Consigne :: Réécrivez le passage de l'extrait sur la Jaguar XJ220 en commençant par « Premières entorses au » et jusqu'à « ouvert du moteur. », en remplaçant « puissant » par « performant ».

Extrait à lire ::
L’âme de la course bat toujours chez Jaguar
Jim Randle se souvient de comment l’histoire a commencé. « J’ai passé Noël 1987 à réfléchir à ce que nous pouvions faire, et j’ai fini par créer un modèle en CAD, que j’ai toujours. » Randle précise que CAD signifie Cardboard-Aided Design (Conception assistée par carton). Puis le modèle est transmis au département du design avec une consigne simple : il faut que ça ressemble à la XJ13. Randle rédige une note interne : des volontaires sont demandés pour travailler sur leur temps libre. Le projet est une supercar, douze personnes s’inscrivent. Ils formeront alors « le club du samedi » permettant à Randle de concrétiser son projet, sans aucun budget.
Rapidement, l’envie était de produire une supercar capable de battre la concurrence. A cette époque, sans aucun palmarès de course, un chiffre parlait plus que tout : la vitesse maximale. Un cap fut ciblé, pas celui des 200 mph (320 km/h), mais plutôt celui des 220 mph (354 km/h). « Ainsi, le nom de XJ220 fut rapidement choisi pour ce projet. C’était 40 ans après que la XK120 ait atteint 120 mph. C’était une voiture de Bill Heynes, et Norman Dewis (légende du développement) nous a dit : ‘Rendez hommage à Bill' » se souvient Randle.
Le projet n’était pas une simple intention sur le papier, mais un vrai défi technique pour l’époque comme le rappelle Randle. « C’était intentionnellement complexe : quatre roues motrices, direction aux roues arrière, aérodynamique variable pour pouvoir ‘l’emmener jusqu’à la compétition’, bien que, étant une voiture à appui aérodynamique, elle aurait dû être abaissée de quelques centimètres par rapport à sa configuration routière. L’aérodynamique devait produire 1 360 kg d’appui à 220 mph. Mais quels pneus pouvaient supporter de telles forces ? Cela est resté un problème tout au long du programme. »
Premières entorses au cahier des charges
« Le moteur V12 a été initialement conçu par Walter Hassan dans les années 1960. Il a été développé avec Cosworth et a couru en 1986 » confie Randle. « Mais une étude de voiture de route a découvert qu’il était puissant, mais peu économique. Il n’est pas resté en production, mais nous avons pu subtiliser l’un des cinq moteurs de développement pour notre concept. » Ils ‘agissait quand même d’un V12 de 6,2l pour 700 ch avec un arbre de transmission traversant le V ouvert du moteur.
Quant au design, s’inspirer de la XJ13 était toujours au programme. Malgré des contraintes d’un design qui devait répondre à une règlementation du Groupe B, alors visé. L’inspiration était de lui donner une forme pour qu’elle est l’air rapide, même à l’arrêt. C’était une forme dictée par l’aérodynamisme. « Je ne voulais pas de surfaces ondulées ou de lignes de caractère, mais des formes qui avaient du sens » déclarera Keith Helfet en charge du design. D’autant que Jaguar n’avait pas les moyens de réaliser un modèle à grande échelle. Donc tout a été fait à l’échelle un quart, il a été testé et affiné dans le nouveau tunnel aérodynamique de MIRA. Ce modèle deviendra donc le produit final.

Données recueillies ::
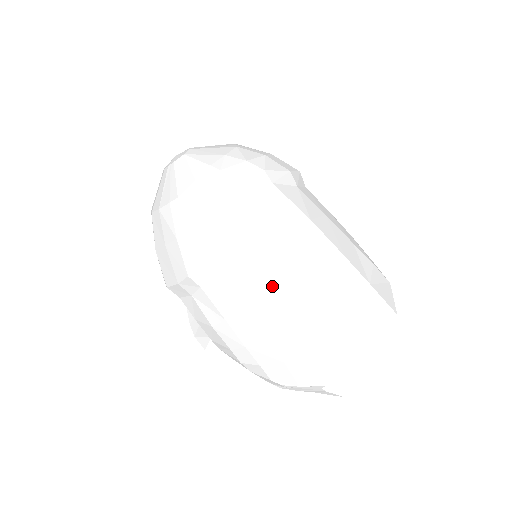
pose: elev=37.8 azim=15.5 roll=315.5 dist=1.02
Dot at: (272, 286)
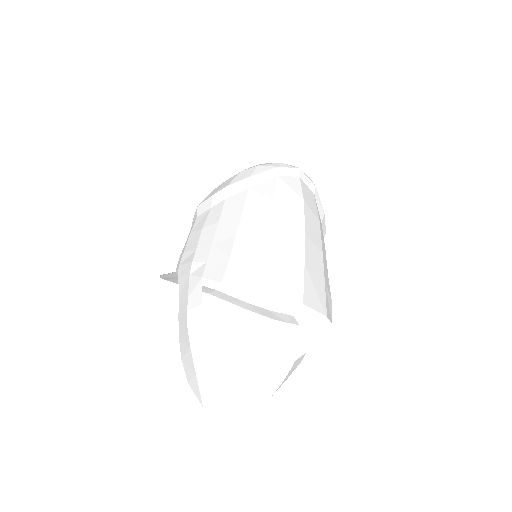
Dot at: (272, 210)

Réponse ::
Premières entorses au cahier des charges
« Le moteur V12 a été initialement conçu par Walter Hassan dans les années 1960. Il a été développé avec Cosworth et a couru en 1986 » confie Randle. « Mais une étude de voiture de route a découvert qu’il était performant, mais peu économique. Il n’est pas resté en production, mais nous avons pu subtiliser l’un des cinq moteurs de développement pour notre concept. » Ils ‘agissait quand même d’un V12 de 6,2l pour 700 ch avec un arbre de transmission traversant le V ouvert du moteur.